Tanh squashes a real-valued number to the range [-1, 1]. It’s non-linear. But unlike Sigmoid, its output is zero-centered. Therefore, in practice the tanh non-linearity is always preferred to the sigmoid nonlinearity.

In [15]:
def tanh(z):
    return (np.exp(z) - np.exp(-z)) / (np.exp(z) + np.exp(-z))

### Softmax

Softmax function calculates the probabilities distribution of the event over ‘n’ different events. In general way of saying, this function will calculate the probabilities of each target class over all possible target classes. Later the calculated probabilities will be helpful for determining the target class for the given inputs.

In [16]:
def softmax(x):
    return exp(self.x) / tf.reduce_sum(exp(self.x))

Softmax converts a real vector to a vector of categorical probabilities.

The elements of the output vector are in range (0, 1) and sum to 1.

Each vector is handled independently. The axis argument sets which axis of the input the function is applied along.

### ELU

Exponential Linear Unit or its wid1\ely known name ELU is a function that tend to converge cost to zero faster and produce more accurate results. Different to other activation functions, ELU has a extra alpha constant which should be positive number.

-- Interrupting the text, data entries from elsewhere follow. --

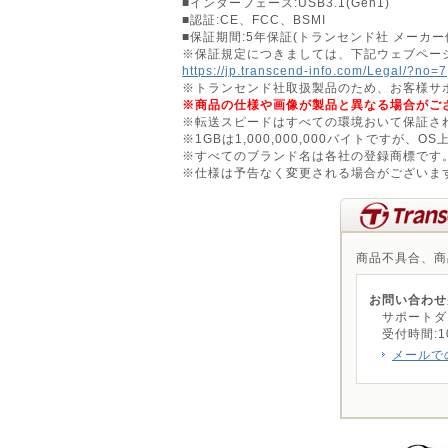
■インターフェース:USB3.1(Gen1)
■認証:CE、FCC、BSMI
■保証期間:5年保証(トランセンド社 メーカー
※保証規定につきましては、下記ウェブペー
https://jp.transcend-info.com/Legal/?no=7
※トランセンド社取扱製品のため、お客様サ
※商品の仕様や画像が製品と異なる場合がご
※転送スピードはすべての環境おいて保証さ
※1GBは1,000,000,000バイトですが、
※すべてのブランド名は各社の登録商標です
※仕様は予告なく変更される場合がございま
商品不具合、商
お問い合わせ
サポートダイヤ
受付時間:10:0
メールで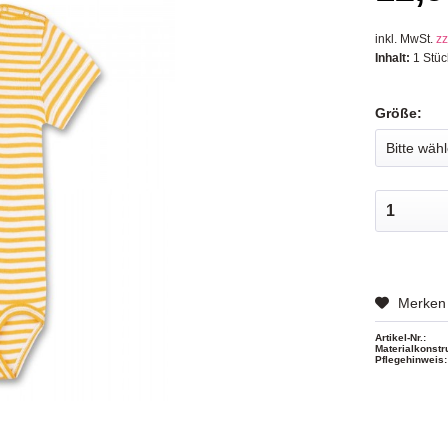
inkl. MwSt.
zz
Inhalt:
1 Stüc
Größe:
Merken
Artikel-Nr.:
Materialkonstr
Pflegehinweis: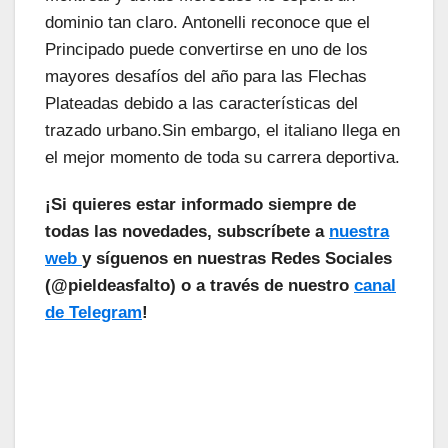
dominio tan claro. Antonelli reconoce que el
Principado puede convertirse en uno de los
mayores desafíos del año para las Flechas
Plateadas debido a las características del
trazado urbano.Sin embargo, el italiano llega en
el mejor momento de toda su carrera deportiva.
¡Si quieres estar informado siempre de
todas las novedades, subscríbete a
nuestra
web
y síguenos en nuestras Redes Sociales
(@pieldeasfalto) o a través de nuestro
canal
de Telegram
!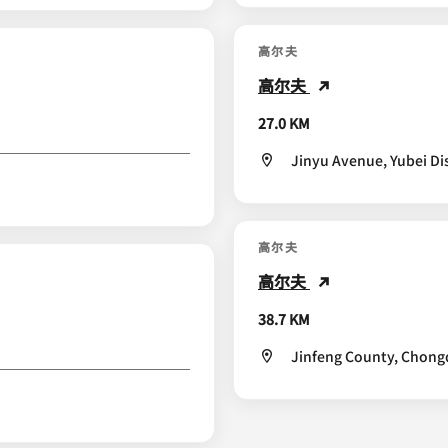
高尔夫
高尔夫
27.0 KM
Jinyu Avenue, Yubei Di
高尔夫
高尔夫
38.7 KM
Jinfeng County, Chong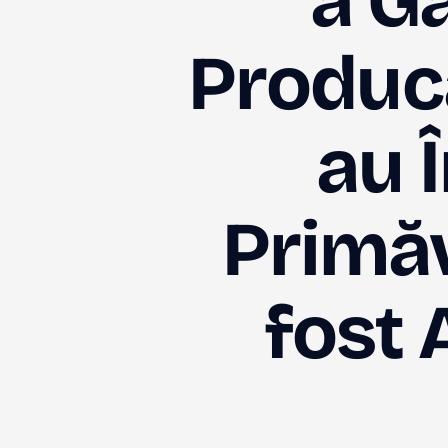
a G
Producă
au Î
Primăv
fost 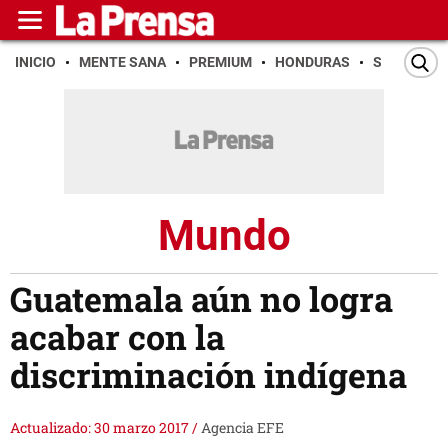
INICIO
MENTE SANA
PREMIUM
HONDURAS
SAN PEDR
Mundo
Guatemala aún no logra
acabar con la
discriminación indígena
Actualizado: 30 marzo 2017
/
Agencia EFE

ELU is very similiar to RELU except negative inputs. They are both in identity function form for non-negative inputs. On the other hand, ELU becomes smooth slowly until its output equal to -α whereas RELU sharply smoothes.

In [17]:
def elu(z,alpha):
    return z if z >= 0 else alpha*(e^z -1)

Pros

ELU becomes smooth slowly until its output equal to -α whereas RELU sharply smoothes.
ELU is a strong alternative to ReLU.
Unlike to ReLU, ELU can produce negative outputs.

Cons

For x > 0, it can blow up the activation with the output range of [0, inf].